Um pinguim no fogão, esfregando as penasArte: Kiko

Júlio foi avançando no quintal. A patroa cuidava das plantas da varanda e eu, com o frio maltratando a carcaça, estava na cozinha, ao lado do fogão. A lenha fornece um calor fenomenal. Reconheci a voz do amigo e continuei a preparar uns ovos matutinos. Caramba! Foi quando percebi que o pinguim da geladeira estava sobre o fogão! Bolas, amigos, 14º na Água Santa é muito frio. Foi a patroa que lembrou do sobretudo que ganhei, em 2000, para ir devidamente equipado até a Europa. Não quero outro agasalho. Vai do pescoço até as beiras dos tornozelos. Eita!, esqueci do Julio. Nunca aceita o cafezinho que sempre ofereço. Mas, o parceiro foi falando: - Você sumiu, não tenho visto você no quintal, não tenho lido seus textos no jornal... - Nem deu tempo de responder. Foi quando ele reparou na minha indumentária. - Ih, parece um esquimó! - Isso aconteceu lá pelas 7h30 de ontem...

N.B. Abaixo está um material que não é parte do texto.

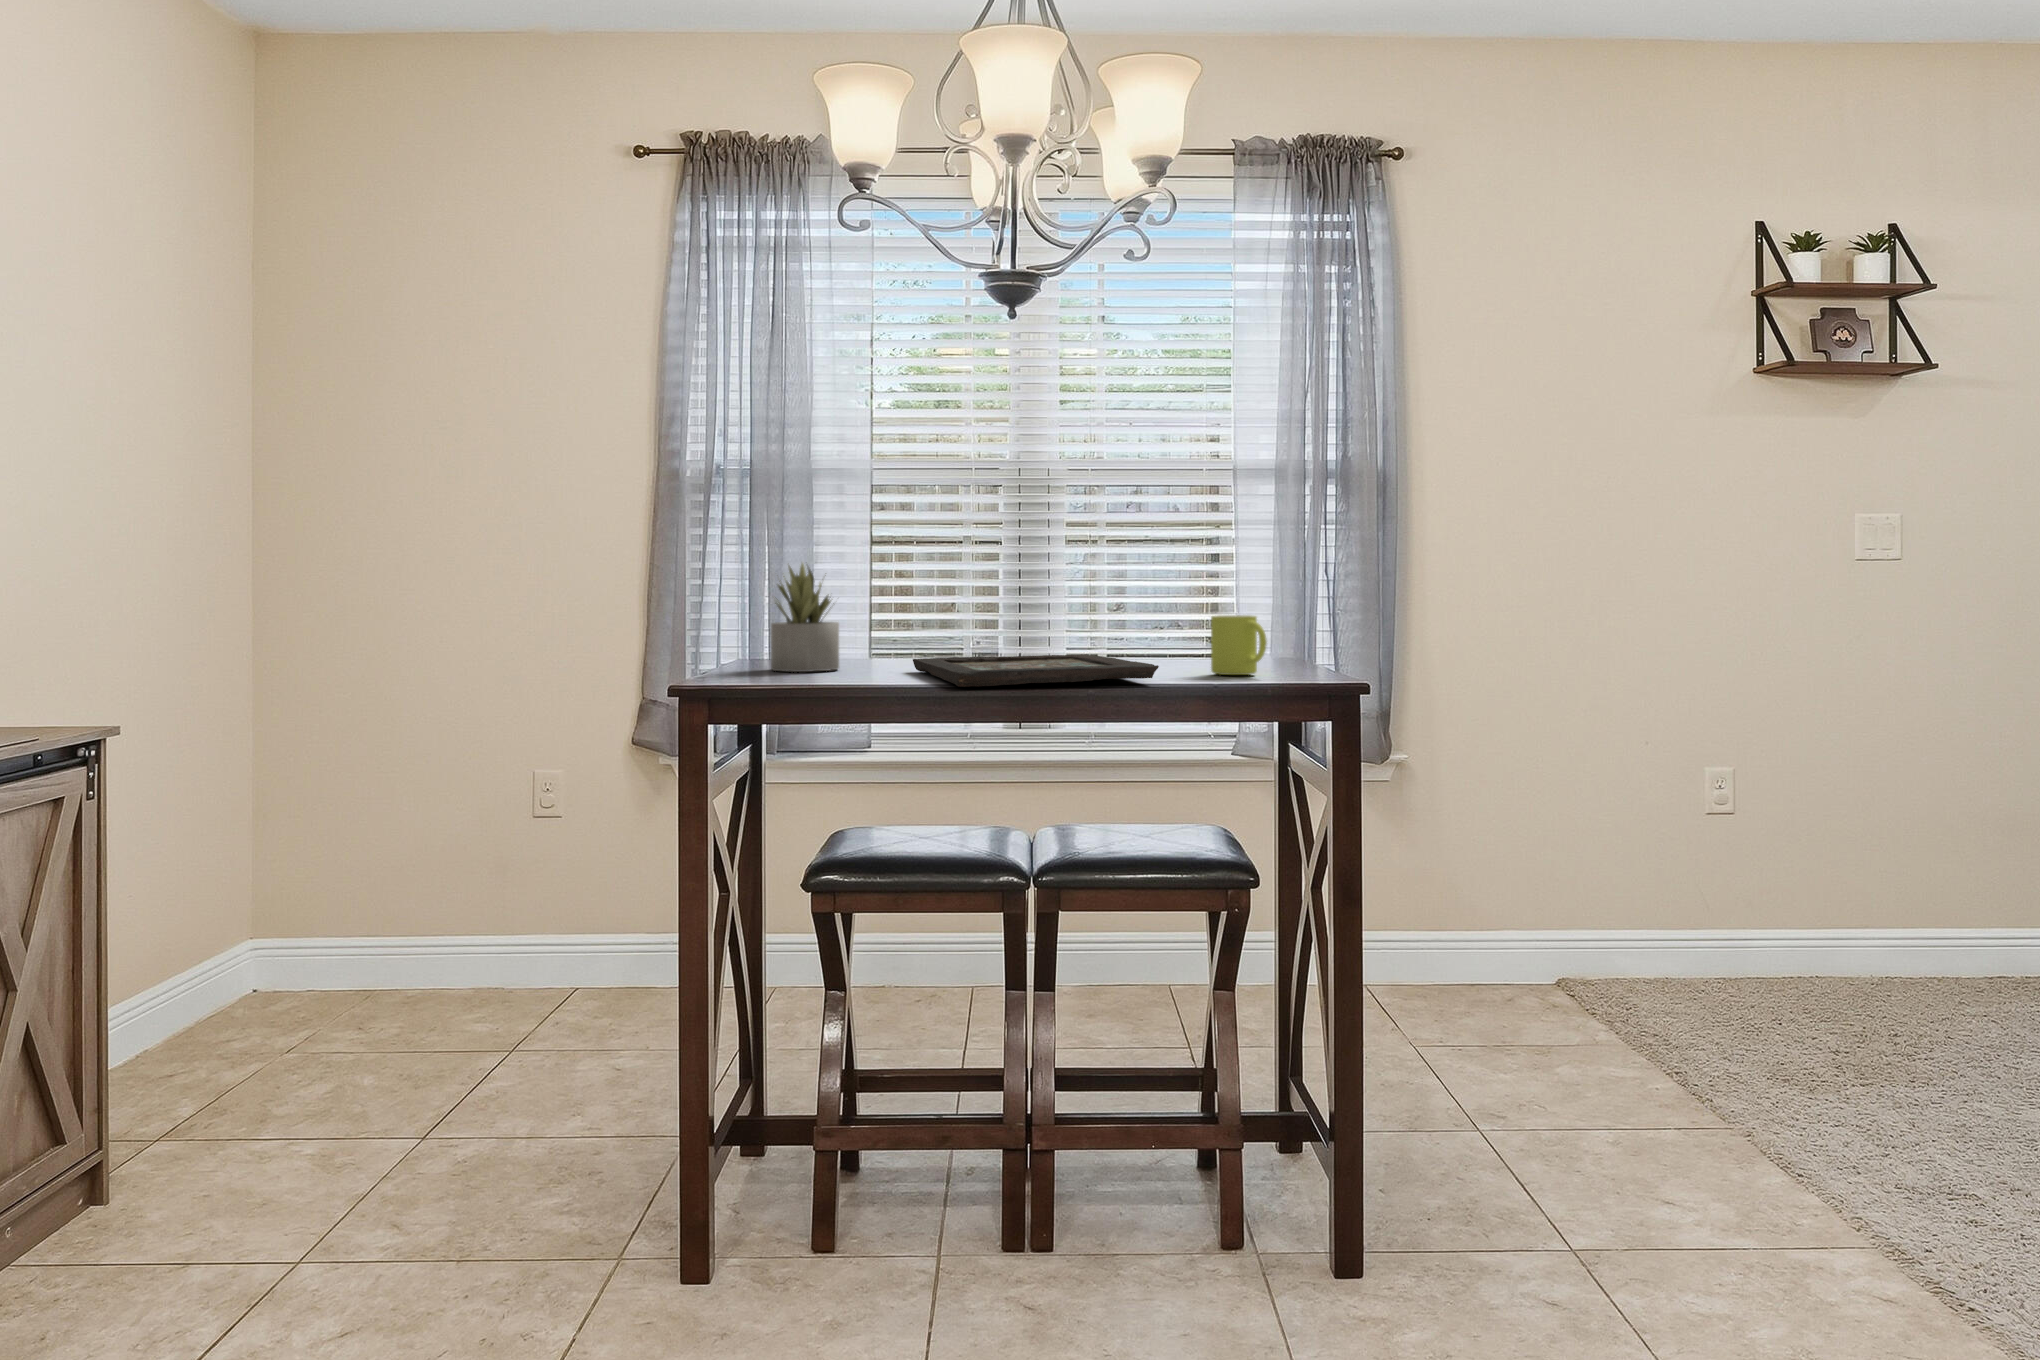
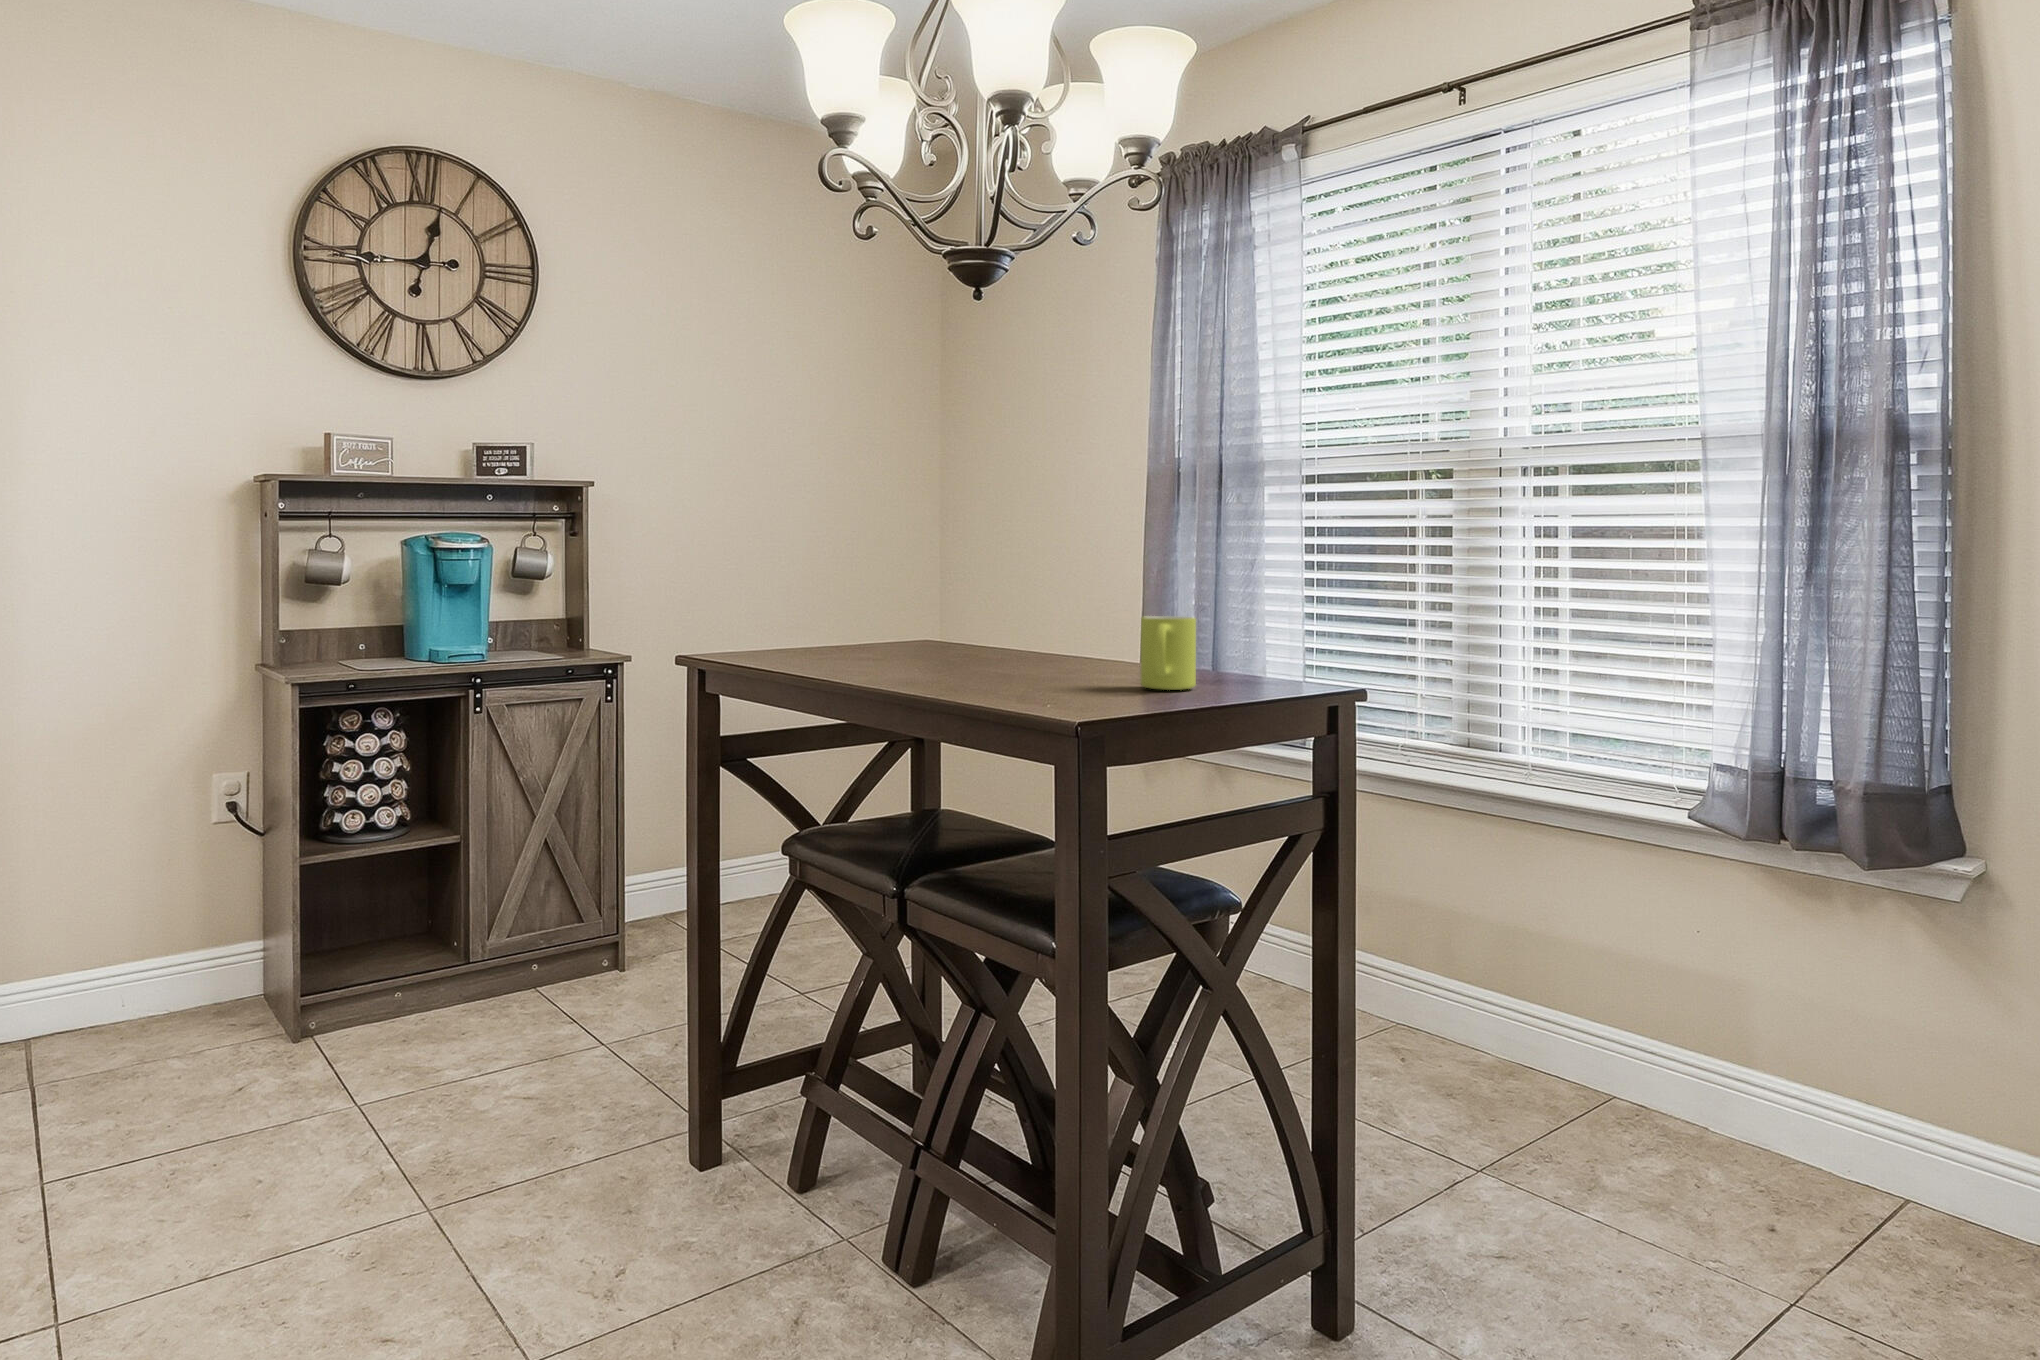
succulent plant: present [771,563,839,672] -> none [869,549,947,652]
decorative tray: present [913,655,1159,687] -> none [819,646,1120,681]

Enquanto ele falava, eu tentava fritar os ovos, bem mexidos, com pedaços de queijo. - Ô amigo, o sobretudo foi a salvação. É oriundo da Marinha, de algum almirante - respondi, tentando explicar a procedência da indumentária. - Mas Júlio, sempre apressado para chegar ao trabalho, me deu um abraço e foi saindo: - Depois falamos. - E se despediu. Acho que foi combinado. Logo chegou o Nelson, mais afastado do grupo, e me encontrou temperando a pequena refeição: - Porque sumiu? Tá doente? Morreu? Tá devendo? Quer ajuda? - Céus, amigos, não deu tempo de responder. E nem de comer. Pronto, chegou Adilsinho, sempre mais calado. - Tudo bem, mermão? - Fred foi o último a chegar. Ah, com uma garrafa de vinho na mão, bonezinho e um par de calçados que me pareceu da Holanda, lembram deles? Parecem tamancos. E ele nem deu bom dia: - Sumiu? Tava preso? Foi sequestrado? - Céus!,- respondi quase sem ser ouvido. - Estive em férias, sumi do mapa, fui pagar promessas e visitar um amigo da Ilha Grande, o Elias, lá da extrema direita, incorrigível, e sem diálogo. - tentei ponderar. - Ninguém ouviu... Bolas, o Elias é amigo de uns 50 ou 60 anos. Não posso mudar ninguém. Tenho certeza de que ele vai mudar, assim como muita gente, e até eu, depois que morremos. Sempre fui extrema esquerda, quando jogava futebol.
Enquanto tentava comer, e socorria o pinguim da geladeira, tive tempo de preparar torradas ao azeite para os amigos. Aqui, tudo acaba em festa, mesmo em dias de frio ou de tempestade. Eis que ouço o barulho de alguém chegando no fim do lanche. A patroa avisou: - Faz mais torradas. Era o Ibiapina, que trajava aquele casaco de couro, cheio de zíperes e bolsos. Nem tive tempo do abraço... - A cerveja tá gelada?